• Prompt 1
Find every line in the rows that contains the string "kern" and copy each one. Case counts, so match capitalization exactly.

[Text start]

Open rate: 38.1%. The subject line ("The real reason 'I don't have time' keeps coming up") directly named the objection, which filtered for the right readers.
Email 5 (Day 7): The Story-Driven Belief Reinforcement
The highest-performing pre-launch email. It told the client's origin story — not the polished version, but the real one. The early failures. The moment she almost quit. The breakthrough that came from an unexpected direction. And the realization that what she had built could help other practitioners avoid the years of trial and error she had gone through.
This email used storytelling principles that I rely on across every format — from VSLs to sales pages to email. A well-told origin story builds trust and emotional connection in ways that no amount of credentials or data can match.
The email ended with the first concrete mention: "Next week, I am going to share something I have been building for the last eight months. If you have been thinking about taking your practice to the next level, keep an eye on your inbox."
Open rate: 51.3%. The highest of any email in the entire sequence. Subject line: "I almost quit in year two (the full story)."
Email 6 (Day 9): The Anticipation Builder
A shorter email that acknowledged the interest building in the audience ("I have received 347 replies to last week's email asking what's coming") and provided a specific date and time for the announcement. It framed the launch as an event — not "I have a new product" but "something is happening on Tuesday at 10 AM Eastern."
This email also introduced a subtle AIDA structure — attention through the reply count, interest through the specific date, desire through a single bullet point teasing what the program would include, and action through a "mark your calendar" CTA.
Open rate: 43.6%. The anticipation was building.
Email 7 (Day 10): The Eve-of-Launch Email
Sent the evening before cart open. Short, personal, and direct. It reaffirmed the value the subscriber had received over the past 10 days, acknowledged that a significant announcement was coming tomorrow, and set expectations: "This is not for everyone. Tomorrow I will explain exactly who this is for, what it includes, and why I believe it can transform your practice. Then you can decide."
The goal of this email was to establish trust and frame the upcoming sales emails as information, not pressure. It is a technique I have used in dozens of launches — when you give the subscriber explicit permission to decide for themselves, they lower their guard, which paradoxically makes them more open to the offer.

[Text end]
[Listed records start]

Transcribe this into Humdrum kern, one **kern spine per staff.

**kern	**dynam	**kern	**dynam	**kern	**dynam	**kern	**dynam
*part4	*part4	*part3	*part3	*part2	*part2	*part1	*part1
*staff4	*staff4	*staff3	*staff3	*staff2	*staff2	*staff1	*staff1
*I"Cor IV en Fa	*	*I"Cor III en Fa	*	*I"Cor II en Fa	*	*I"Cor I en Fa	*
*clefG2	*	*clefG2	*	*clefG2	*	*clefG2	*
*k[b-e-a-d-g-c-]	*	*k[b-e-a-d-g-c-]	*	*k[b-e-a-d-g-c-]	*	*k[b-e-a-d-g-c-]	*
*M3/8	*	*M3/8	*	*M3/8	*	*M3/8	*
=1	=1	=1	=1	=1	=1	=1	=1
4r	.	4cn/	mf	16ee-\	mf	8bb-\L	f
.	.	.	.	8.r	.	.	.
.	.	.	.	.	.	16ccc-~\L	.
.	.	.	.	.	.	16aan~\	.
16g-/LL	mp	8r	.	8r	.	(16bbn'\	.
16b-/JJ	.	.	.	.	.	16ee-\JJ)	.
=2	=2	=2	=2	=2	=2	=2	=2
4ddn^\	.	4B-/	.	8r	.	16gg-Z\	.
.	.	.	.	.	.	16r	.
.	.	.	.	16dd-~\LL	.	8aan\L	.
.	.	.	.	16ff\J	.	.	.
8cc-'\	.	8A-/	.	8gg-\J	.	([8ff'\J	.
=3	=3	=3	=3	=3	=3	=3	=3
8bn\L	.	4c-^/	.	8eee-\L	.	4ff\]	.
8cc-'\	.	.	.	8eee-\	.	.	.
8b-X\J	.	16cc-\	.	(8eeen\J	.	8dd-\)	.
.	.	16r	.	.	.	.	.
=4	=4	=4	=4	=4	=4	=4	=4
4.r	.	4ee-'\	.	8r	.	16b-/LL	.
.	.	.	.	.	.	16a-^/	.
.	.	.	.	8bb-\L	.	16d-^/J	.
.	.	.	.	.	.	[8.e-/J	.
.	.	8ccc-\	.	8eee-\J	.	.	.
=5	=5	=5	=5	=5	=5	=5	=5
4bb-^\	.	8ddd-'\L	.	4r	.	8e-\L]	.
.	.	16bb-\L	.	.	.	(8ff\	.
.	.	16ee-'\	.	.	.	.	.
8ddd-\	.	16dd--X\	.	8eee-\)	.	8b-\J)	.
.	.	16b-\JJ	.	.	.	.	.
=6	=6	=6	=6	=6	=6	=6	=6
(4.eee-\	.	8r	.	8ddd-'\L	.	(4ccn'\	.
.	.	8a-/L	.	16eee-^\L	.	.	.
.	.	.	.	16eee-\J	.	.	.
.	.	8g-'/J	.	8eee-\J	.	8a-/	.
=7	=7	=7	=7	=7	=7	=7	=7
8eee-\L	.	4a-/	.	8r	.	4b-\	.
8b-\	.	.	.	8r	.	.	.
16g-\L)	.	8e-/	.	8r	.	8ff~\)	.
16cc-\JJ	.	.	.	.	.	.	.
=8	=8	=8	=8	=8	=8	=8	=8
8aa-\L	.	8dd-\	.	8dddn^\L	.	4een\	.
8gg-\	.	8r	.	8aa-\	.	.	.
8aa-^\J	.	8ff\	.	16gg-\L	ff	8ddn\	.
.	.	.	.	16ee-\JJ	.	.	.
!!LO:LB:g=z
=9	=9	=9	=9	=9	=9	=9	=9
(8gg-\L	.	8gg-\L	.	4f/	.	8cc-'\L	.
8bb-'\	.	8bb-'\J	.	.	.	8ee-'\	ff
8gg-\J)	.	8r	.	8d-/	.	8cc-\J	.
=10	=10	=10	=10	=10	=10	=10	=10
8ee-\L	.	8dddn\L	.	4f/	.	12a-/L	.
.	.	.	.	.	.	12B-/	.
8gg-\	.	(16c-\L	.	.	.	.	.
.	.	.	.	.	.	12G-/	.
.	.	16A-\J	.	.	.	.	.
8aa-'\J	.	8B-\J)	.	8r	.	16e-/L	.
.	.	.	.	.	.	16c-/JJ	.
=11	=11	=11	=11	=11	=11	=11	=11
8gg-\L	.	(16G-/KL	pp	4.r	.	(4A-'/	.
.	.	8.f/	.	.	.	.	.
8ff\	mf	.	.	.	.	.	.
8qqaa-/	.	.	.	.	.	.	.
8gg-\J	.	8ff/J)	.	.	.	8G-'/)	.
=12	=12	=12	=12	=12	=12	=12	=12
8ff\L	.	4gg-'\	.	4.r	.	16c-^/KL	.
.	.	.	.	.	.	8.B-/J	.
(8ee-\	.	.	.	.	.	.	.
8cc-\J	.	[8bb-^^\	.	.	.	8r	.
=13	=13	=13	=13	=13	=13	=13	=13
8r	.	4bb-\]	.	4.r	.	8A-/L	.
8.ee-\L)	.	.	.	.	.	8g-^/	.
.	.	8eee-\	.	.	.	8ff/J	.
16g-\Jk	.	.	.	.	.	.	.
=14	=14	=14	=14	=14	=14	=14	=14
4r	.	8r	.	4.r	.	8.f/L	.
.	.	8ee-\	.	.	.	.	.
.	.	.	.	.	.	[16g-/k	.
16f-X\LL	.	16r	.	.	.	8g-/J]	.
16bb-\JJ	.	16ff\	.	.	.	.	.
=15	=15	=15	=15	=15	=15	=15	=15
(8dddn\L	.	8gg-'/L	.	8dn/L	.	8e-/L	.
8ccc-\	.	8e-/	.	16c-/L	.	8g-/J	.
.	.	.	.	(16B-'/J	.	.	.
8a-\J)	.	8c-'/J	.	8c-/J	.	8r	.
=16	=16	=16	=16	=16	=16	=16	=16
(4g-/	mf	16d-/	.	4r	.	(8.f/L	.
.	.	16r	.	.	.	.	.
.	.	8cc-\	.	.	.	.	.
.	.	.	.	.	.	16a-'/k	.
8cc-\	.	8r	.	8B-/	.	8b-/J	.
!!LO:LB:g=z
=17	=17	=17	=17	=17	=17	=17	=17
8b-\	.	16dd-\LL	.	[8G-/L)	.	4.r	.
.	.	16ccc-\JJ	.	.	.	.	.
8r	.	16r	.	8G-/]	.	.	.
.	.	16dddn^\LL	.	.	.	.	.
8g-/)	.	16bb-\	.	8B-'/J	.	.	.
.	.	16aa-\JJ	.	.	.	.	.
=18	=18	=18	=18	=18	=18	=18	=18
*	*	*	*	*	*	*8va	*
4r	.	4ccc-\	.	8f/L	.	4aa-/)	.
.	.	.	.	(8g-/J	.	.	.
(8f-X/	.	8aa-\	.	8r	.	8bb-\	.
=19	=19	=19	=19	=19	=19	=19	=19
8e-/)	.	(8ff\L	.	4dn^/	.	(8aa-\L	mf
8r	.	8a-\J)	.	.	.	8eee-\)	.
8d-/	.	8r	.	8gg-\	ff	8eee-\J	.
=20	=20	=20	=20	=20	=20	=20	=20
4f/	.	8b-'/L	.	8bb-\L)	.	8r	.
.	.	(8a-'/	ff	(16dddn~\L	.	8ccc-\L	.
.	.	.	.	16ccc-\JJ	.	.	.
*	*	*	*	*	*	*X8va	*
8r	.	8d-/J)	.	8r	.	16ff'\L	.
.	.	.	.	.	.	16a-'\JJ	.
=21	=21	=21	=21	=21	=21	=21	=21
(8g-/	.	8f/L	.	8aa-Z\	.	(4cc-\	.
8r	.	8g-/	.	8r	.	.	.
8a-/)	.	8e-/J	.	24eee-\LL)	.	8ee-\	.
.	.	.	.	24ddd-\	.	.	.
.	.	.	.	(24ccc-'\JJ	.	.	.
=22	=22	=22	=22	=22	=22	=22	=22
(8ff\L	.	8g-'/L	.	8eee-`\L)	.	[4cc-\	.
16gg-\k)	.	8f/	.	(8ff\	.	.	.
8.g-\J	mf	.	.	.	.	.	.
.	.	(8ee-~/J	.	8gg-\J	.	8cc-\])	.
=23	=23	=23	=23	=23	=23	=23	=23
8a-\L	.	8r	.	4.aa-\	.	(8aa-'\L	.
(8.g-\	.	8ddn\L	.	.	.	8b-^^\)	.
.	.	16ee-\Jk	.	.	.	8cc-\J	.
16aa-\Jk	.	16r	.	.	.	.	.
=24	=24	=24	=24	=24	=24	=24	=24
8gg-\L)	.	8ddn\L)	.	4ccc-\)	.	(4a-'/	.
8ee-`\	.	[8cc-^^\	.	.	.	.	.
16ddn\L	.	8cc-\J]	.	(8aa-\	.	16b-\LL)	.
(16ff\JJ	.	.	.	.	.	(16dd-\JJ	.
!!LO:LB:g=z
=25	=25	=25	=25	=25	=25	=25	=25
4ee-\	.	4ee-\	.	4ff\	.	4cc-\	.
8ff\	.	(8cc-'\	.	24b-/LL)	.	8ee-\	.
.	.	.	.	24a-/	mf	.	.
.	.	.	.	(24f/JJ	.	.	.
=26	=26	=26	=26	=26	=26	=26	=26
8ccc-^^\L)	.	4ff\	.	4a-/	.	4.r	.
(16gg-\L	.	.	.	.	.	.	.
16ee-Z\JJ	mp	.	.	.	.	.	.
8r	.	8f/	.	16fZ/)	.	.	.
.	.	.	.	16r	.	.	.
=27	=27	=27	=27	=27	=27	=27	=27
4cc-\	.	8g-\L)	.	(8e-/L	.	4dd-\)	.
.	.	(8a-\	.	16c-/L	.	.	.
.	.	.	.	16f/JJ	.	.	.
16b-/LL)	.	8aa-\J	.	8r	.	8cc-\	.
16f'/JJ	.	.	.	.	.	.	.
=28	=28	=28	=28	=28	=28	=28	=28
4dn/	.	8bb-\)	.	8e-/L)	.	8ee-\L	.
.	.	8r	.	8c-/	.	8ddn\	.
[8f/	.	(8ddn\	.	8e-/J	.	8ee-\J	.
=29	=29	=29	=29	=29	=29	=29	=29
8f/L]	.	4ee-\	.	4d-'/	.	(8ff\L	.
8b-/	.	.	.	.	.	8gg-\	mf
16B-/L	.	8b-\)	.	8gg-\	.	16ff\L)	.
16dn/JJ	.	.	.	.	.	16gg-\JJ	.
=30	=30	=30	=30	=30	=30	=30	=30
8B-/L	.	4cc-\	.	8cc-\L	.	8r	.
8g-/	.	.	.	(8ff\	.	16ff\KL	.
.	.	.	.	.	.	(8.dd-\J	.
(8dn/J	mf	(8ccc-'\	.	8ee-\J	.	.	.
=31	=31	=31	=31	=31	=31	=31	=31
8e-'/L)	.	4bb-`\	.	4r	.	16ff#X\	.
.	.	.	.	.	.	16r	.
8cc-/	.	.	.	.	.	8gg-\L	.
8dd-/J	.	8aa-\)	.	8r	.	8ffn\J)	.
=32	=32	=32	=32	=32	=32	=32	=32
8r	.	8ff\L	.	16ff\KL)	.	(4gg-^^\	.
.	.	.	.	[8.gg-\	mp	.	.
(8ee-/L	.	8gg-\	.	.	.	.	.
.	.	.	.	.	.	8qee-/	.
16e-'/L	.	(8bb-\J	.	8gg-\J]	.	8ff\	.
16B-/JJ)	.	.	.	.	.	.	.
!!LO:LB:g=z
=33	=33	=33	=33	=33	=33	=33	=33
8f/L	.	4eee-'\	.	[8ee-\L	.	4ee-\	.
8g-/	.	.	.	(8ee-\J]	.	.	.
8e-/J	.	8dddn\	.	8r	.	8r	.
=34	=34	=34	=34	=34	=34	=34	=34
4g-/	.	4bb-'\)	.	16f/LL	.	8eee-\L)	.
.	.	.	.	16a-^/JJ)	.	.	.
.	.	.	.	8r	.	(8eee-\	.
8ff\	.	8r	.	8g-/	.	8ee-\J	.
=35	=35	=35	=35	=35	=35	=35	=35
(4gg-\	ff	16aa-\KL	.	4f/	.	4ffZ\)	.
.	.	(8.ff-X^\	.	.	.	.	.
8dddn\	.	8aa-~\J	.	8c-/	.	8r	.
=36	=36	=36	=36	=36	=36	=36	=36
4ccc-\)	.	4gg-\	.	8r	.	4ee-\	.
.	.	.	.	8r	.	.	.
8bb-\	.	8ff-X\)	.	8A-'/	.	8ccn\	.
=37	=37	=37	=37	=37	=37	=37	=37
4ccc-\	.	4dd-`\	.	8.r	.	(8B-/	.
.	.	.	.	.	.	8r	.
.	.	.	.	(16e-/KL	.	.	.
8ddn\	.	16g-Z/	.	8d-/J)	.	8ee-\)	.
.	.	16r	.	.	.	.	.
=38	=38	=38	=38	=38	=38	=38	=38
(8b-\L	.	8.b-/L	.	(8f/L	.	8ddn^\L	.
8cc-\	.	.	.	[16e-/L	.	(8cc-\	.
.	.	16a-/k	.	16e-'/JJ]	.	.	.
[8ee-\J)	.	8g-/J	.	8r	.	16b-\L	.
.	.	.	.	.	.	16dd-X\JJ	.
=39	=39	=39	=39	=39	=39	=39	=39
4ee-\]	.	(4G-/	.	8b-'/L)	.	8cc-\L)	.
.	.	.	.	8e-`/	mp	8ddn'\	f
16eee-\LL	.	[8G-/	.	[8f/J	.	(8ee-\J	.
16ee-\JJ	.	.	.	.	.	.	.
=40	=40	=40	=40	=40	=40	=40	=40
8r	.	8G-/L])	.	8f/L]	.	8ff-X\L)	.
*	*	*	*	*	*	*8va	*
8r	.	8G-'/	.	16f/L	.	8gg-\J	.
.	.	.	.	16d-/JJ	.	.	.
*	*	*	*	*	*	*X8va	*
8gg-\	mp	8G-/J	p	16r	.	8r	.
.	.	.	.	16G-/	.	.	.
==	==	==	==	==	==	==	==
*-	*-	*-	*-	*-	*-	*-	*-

[Listed records end]

• Prompt 2
In the text on the pre-launch email sequence above, condense the paragraph beginning "Sent the evening before cart open" into a brief bulleted list that keeps its main facts.

• Worked solution 1
Transcribe this into Humdrum kern, one **kern spine per staff.
**kern	**dynam	**kern	**dynam	**kern	**dynam	**kern	**dynam

• Worked solution 2
- Sent the evening before cart open.
- Short, personal, and direct.
- Reaffirmed the value the subscriber had received over the past 10 days.
- Acknowledged that a significant announcement was coming the next day.
- Set expectations: the offer is not for everyone. The next day's email would explain who it is for, what it includes, and why it could transform the reader's practice. The reader would then decide.